What is expected: Output the data below only from the line containing "desk lamp: present" up to and including the line containing "bottle: none [965,514,996,582]", exact and with the pictures left out.

Information given:
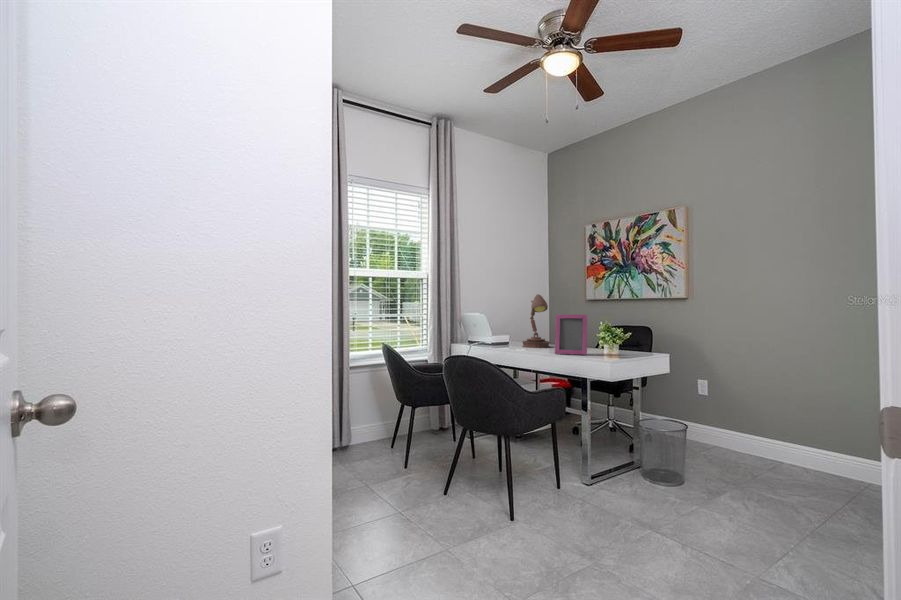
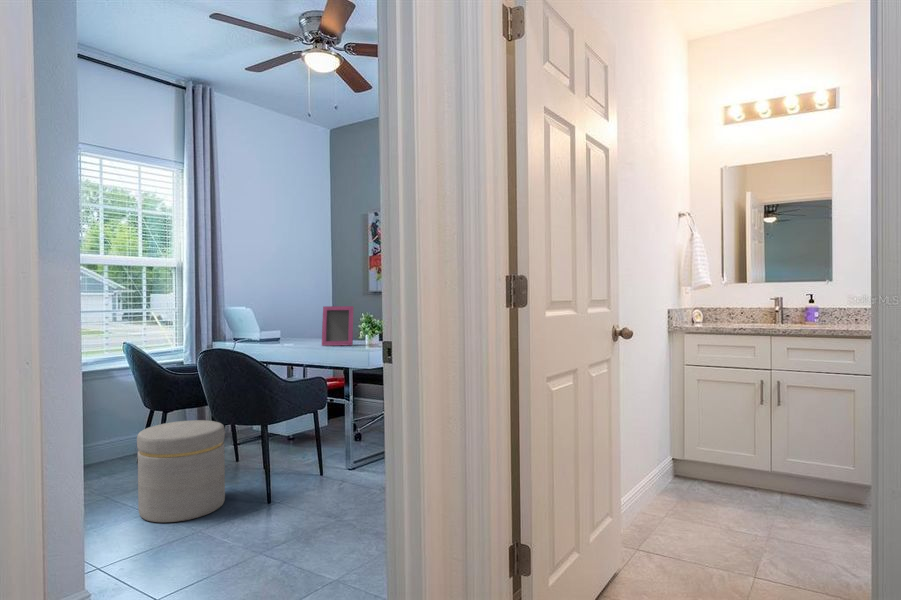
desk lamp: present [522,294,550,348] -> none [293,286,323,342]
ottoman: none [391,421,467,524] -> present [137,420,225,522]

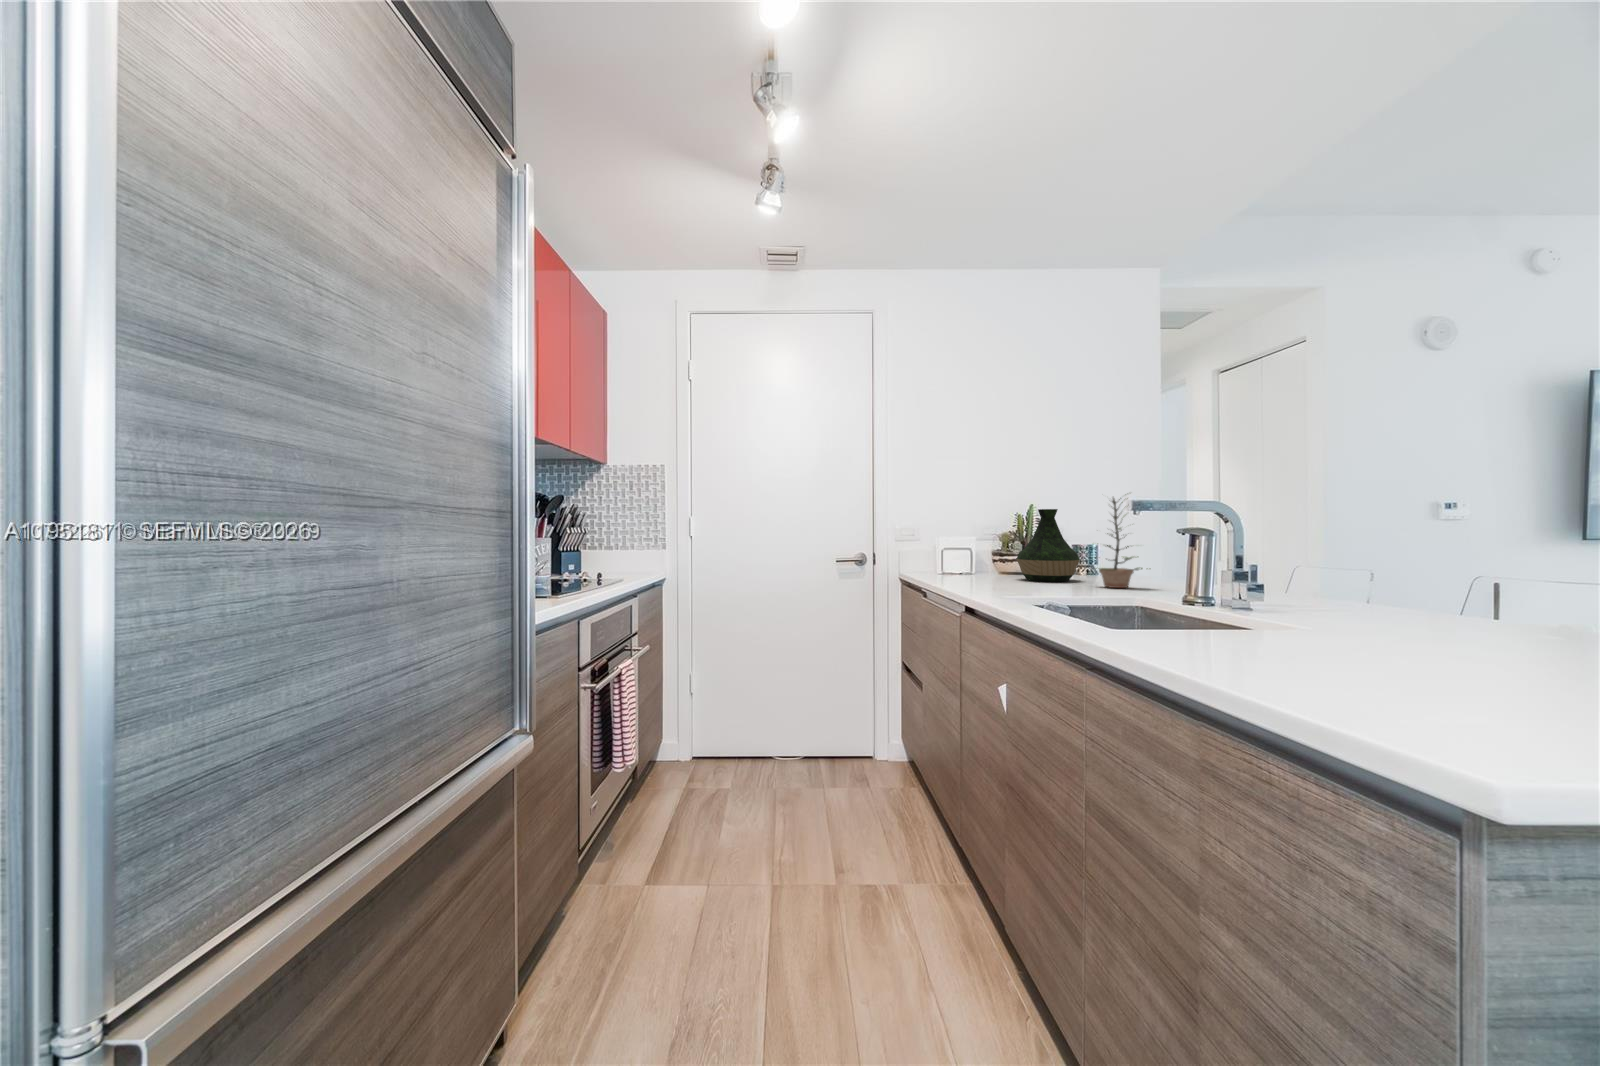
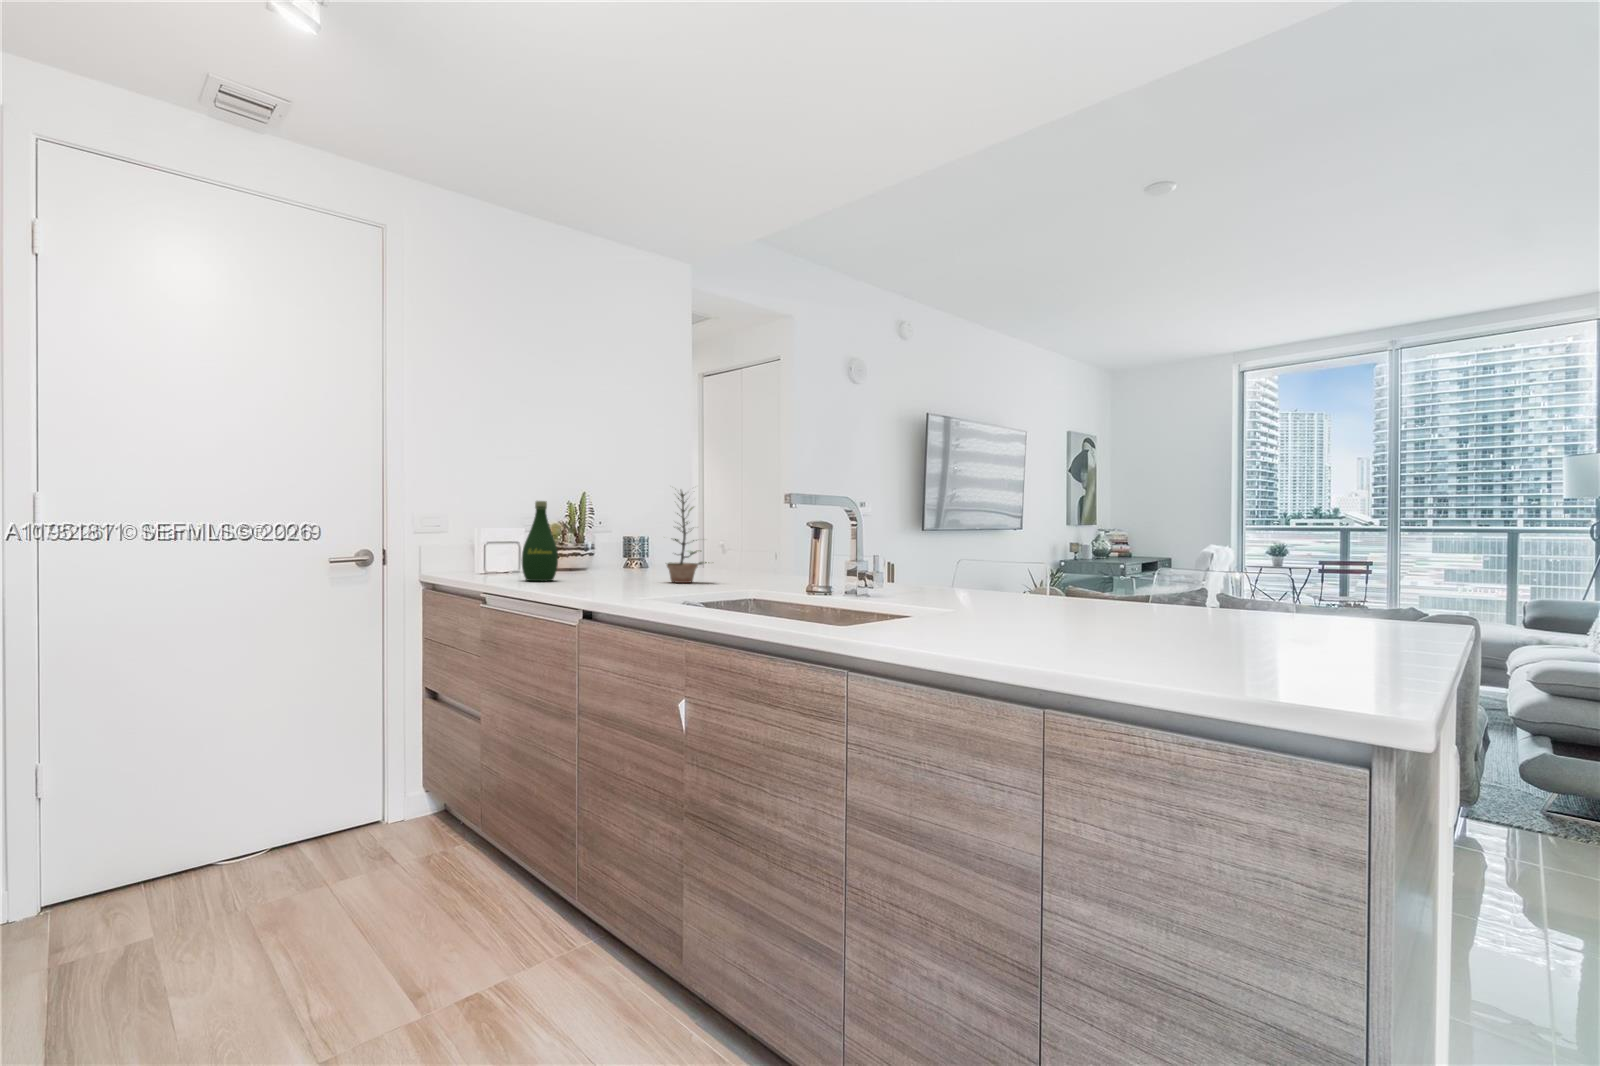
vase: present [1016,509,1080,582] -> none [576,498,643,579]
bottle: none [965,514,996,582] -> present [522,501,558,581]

---

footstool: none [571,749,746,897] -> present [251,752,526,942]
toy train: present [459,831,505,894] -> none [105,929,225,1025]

Task solution:
desk lamp: present [522,294,550,348] -> none [293,286,323,342]
ottoman: none [391,421,467,524] -> present [137,420,225,522]

vase: present [1016,509,1080,582] -> none [576,498,643,579]
bottle: none [965,514,996,582] -> present [522,501,558,581]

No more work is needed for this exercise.